それを振り払うように、俺は一番右端で光っていた裏返しのカードに手を伸ばした。
これだ。根拠はないが、俺の直感が「これしかない」と叫んでいる。
ここでURを引いて、今までの不運をすべて精算してやる……!
指先が触れた瞬間、まばゆい光が溢れ――
パカリ、と。
軽い音を立てて、カードが表に返る。
そこには、虹色でも金色でもなく、泥水のように鈍いねずみ色でぽつんと書かれていた。
「N:濾過」
……濾過?
いや待て、【聖剣の勇者】とかは職業っぽい名前なのに、なんで俺のだけ単なる『物理現象』なんだよ!
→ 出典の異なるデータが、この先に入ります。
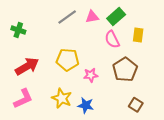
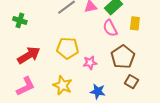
blue star: (86, 105) -> (98, 91), moved
brown square: (136, 105) -> (131, 82), moved

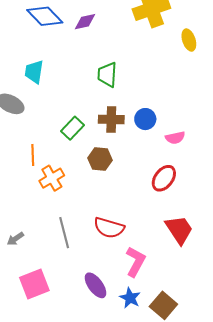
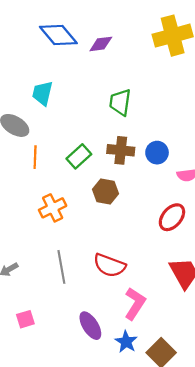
orange line: (33, 155) -> (35, 157), moved
pink square: (34, 284) -> (25, 319), size x0.6

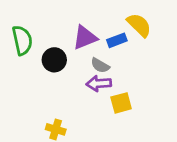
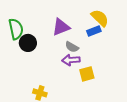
blue rectangle: (117, 40) -> (94, 31), moved
black circle: (54, 60) -> (28, 43), moved

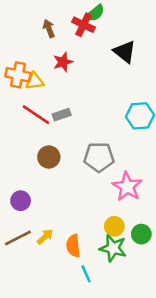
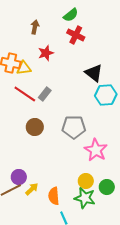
red cross: (84, 25) -> (76, 35), moved
brown arrow: (49, 29) -> (35, 27), turned 32
black triangle: (125, 52) -> (94, 73), moved
gray rectangle: (62, 115) -> (45, 94), turned -32
purple circle: (21, 201) -> (19, 177), moved

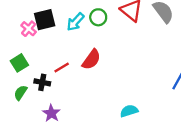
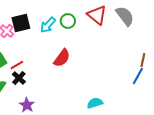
red line: (62, 68) -> (17, 65), moved
black cross: (42, 82) -> (19, 78), turned 32

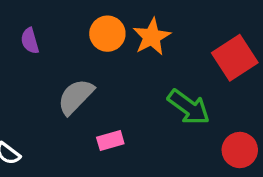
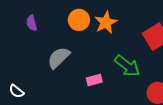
pink rectangle: (110, 141) -> (94, 80), moved

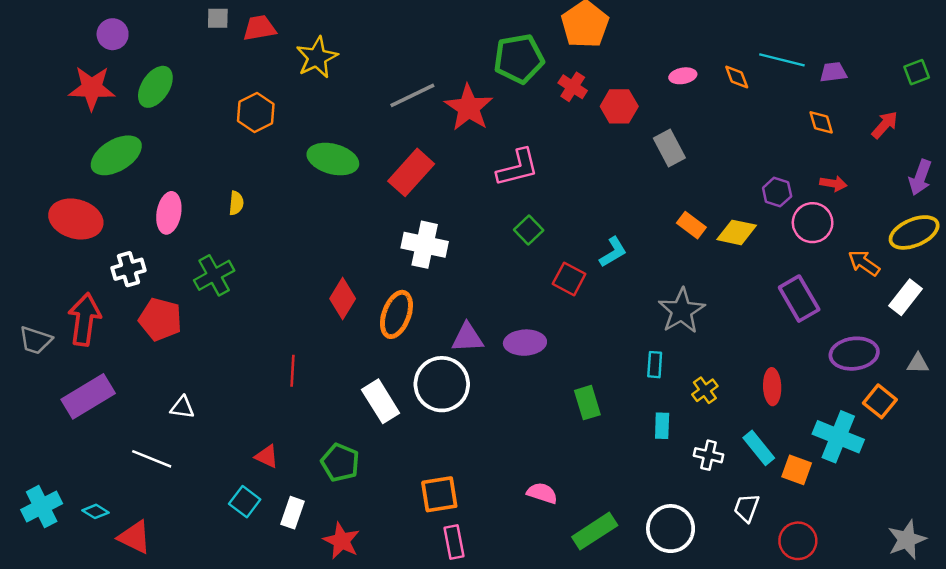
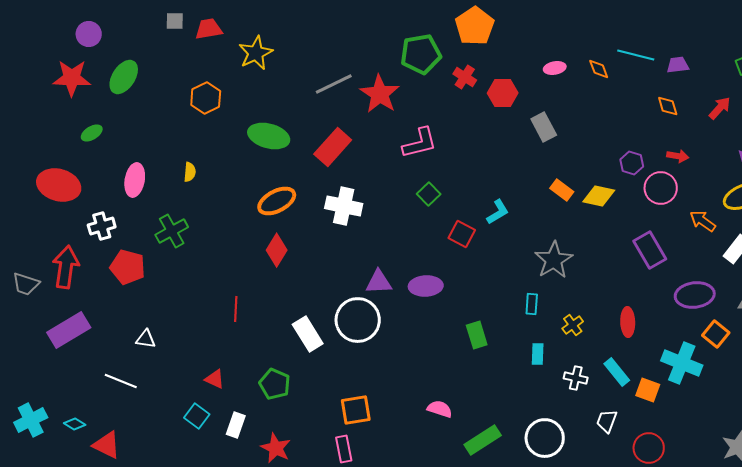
green ellipse: (116, 155) -> (92, 133), size x0.5
orange ellipse: (396, 314) -> (277, 201), moved, turned 42
pink rectangle: (454, 542) -> (344, 449), moved

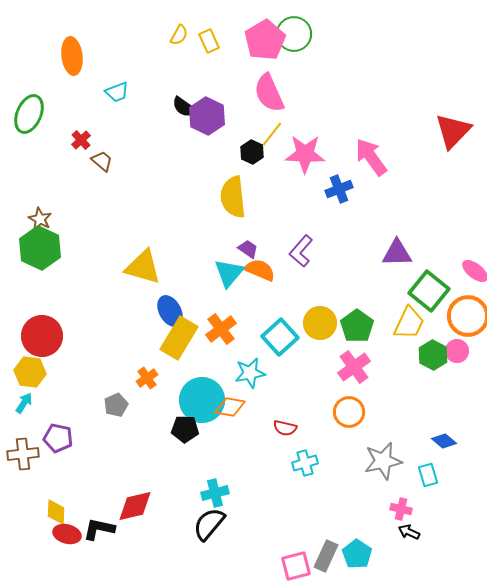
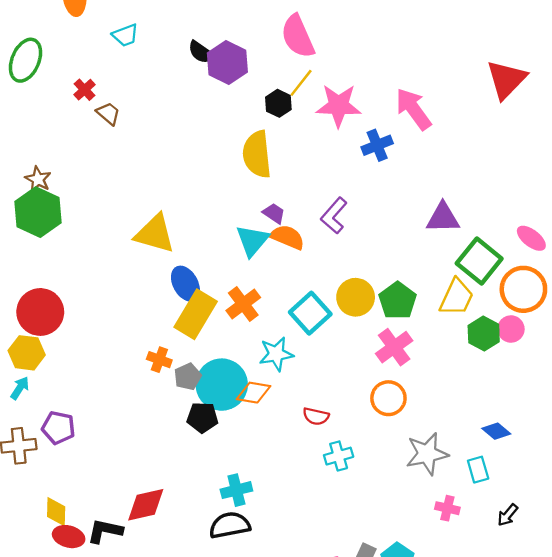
orange cross: (147, 378) -> (159, 360), turned -35
gray pentagon: (116, 405) -> (188, 377), moved
black semicircle: (209, 524) -> (230, 525), turned 39
black arrow: (409, 532) -> (508, 515), moved, turned -75

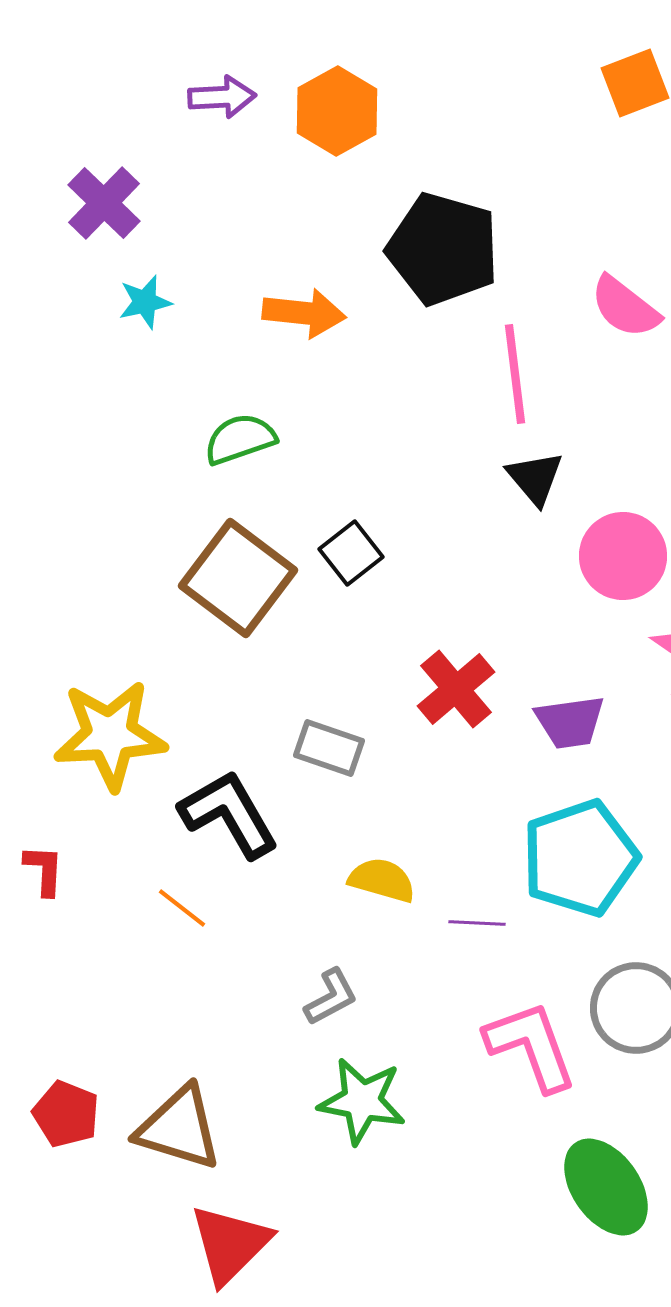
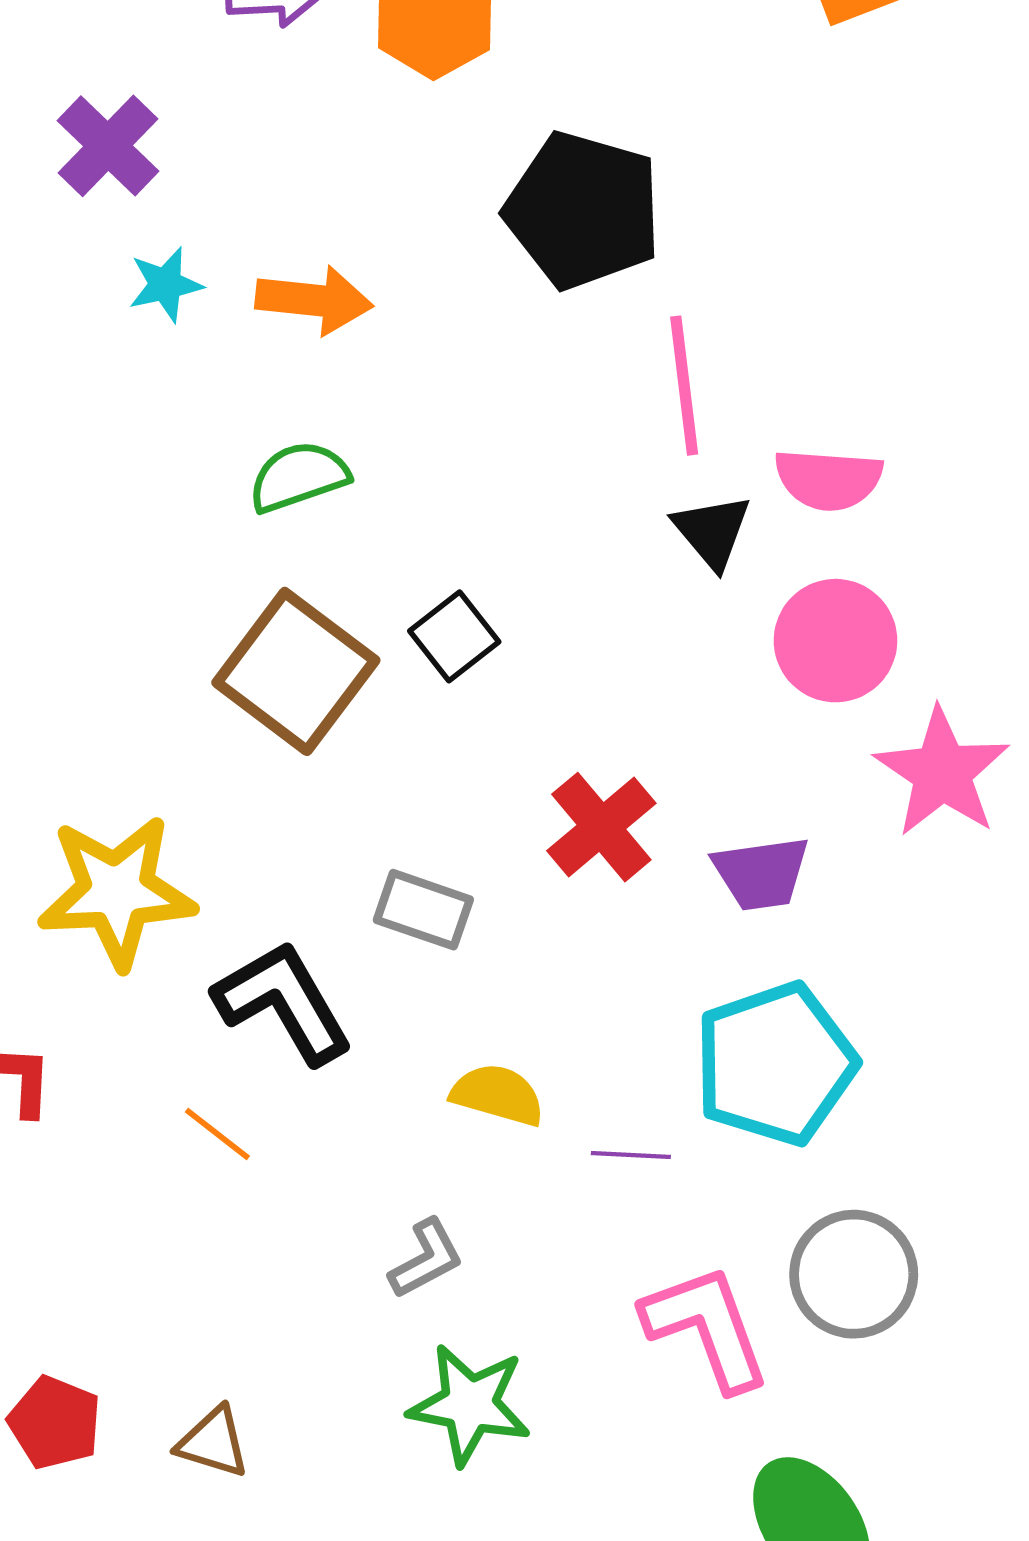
pink semicircle: (625, 307) -> (828, 479), moved, turned -34
orange arrow: (304, 313) -> (314, 300), moved
brown triangle: (179, 1128) -> (213, 1442), size x0.6

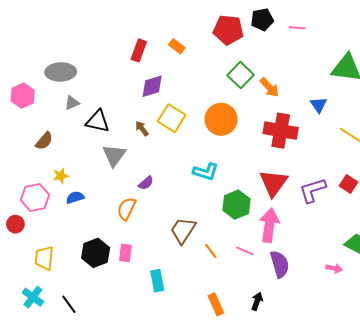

俺が心の中で激しいツッコミを入れていると、女神は困ったように眉を下げた。
『あら……。よりによって、数億分の一の確率のノーマルを引いてしまうなんて。……ふふっ、あなた、なんだか不思議な運勢を持っているのね』
女神はそう言ってクスっと笑うと、事も無げに右手をかざした。
『それじゃあ、さっそく準備を始めるわね? 魂をあちらの世界に定着させて――』
「ちょ、ちょっと待ってください! 終わらせようとしないで! 俺は廃棄物に巻き込まれて死んだんですよ!? なんでせっかくの来世が浄水器みたいなギフトなんですか!」
俺は即座にプライドをかなぐり捨てた。
女神の前へ床に勢いよく膝をつくと、すっと立つ女神の足にしがみつき、懇願した。
「女神様、一生のお願いです! どうかもう一回だけ引かせてください!」
『ひゃうっ!? も、もう……仕方ないわね。今回だけよ? ほら、もう一回引いてみて』
今度こそまともなギフトを引いて、平穏で安泰な人生を確定させてやる……!
女神の甘やかすような優しい声に背中を押され、気合とともに引いた二枚目のカード。
そこには、先ほどと全く同じ鈍いねずみ色で「N:濾過」と書かれていた。
『……ふふっ、ある意味、奇跡ね』
「嘘だろ……」
俺は倒れた。
目の前が真っ暗になった。
……おかしい。
ステータスカンストとかチート能力がもらえるイベントなんじゃないのか……。
「ま、待って! もう一回! あと一回だけ引かせてください!」
『ごめんなさい。さっきの二回目だって、あなただけの特別だったのよ? だから、もうダメなの』
「そんな……っ!」
『……でも、同じカードが二枚重なったことで、進化が起きたみたいね』
女神は優しく微笑むと、そっと俺の頬に柔らかい手を添えた。
『大丈夫、あなたならきっと素敵な人生にできるわ。……いってらっしゃい』
甘い香りと温もりを残し、女神がふわりと微笑んだ瞬間。
目の前が真っ暗になっている俺の意識は、真っ白に染まった。